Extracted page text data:
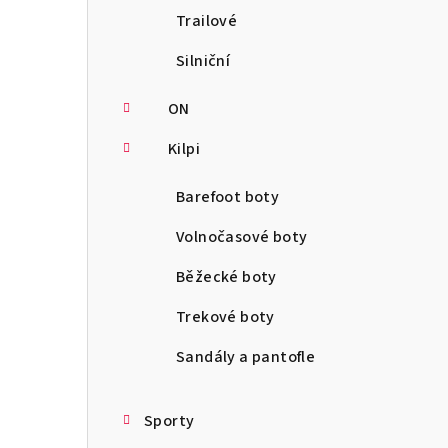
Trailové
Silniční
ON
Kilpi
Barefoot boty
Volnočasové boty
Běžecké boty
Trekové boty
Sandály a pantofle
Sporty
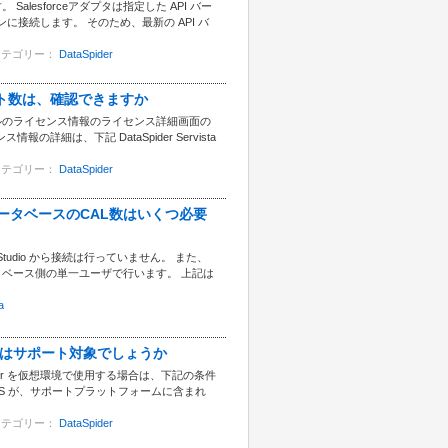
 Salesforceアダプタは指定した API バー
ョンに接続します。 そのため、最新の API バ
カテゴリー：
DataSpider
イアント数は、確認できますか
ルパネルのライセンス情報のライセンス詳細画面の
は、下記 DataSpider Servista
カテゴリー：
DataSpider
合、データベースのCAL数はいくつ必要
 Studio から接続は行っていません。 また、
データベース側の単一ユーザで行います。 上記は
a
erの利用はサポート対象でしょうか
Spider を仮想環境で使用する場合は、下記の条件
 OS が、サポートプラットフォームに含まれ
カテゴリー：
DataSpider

--

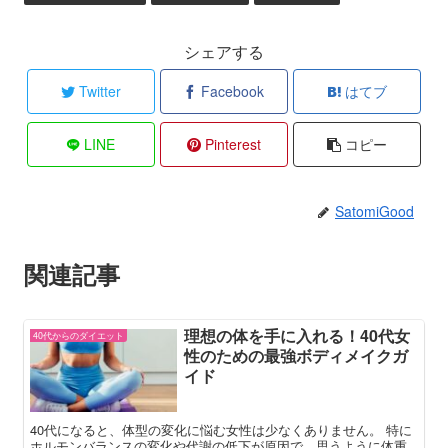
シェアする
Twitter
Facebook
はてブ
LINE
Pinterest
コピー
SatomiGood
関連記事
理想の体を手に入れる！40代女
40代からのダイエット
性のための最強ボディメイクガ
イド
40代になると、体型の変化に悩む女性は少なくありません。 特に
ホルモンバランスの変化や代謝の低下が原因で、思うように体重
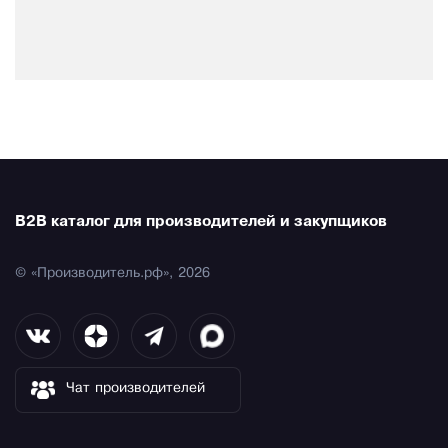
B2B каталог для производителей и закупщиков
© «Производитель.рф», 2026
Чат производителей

==

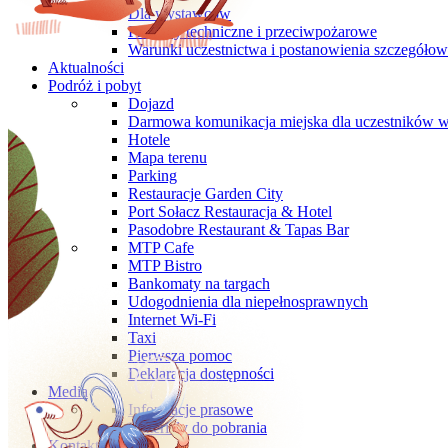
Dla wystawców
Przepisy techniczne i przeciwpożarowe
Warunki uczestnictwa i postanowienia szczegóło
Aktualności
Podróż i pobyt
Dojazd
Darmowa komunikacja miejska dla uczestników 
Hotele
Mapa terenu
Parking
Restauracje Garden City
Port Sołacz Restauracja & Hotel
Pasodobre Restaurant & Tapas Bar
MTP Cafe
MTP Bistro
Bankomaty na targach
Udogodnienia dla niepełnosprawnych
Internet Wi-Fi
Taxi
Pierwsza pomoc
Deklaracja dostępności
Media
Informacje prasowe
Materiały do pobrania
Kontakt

**Activity:**
Find, please, how many lines in the data include the word "производителей", and put down that number only.

**Your solution:**
2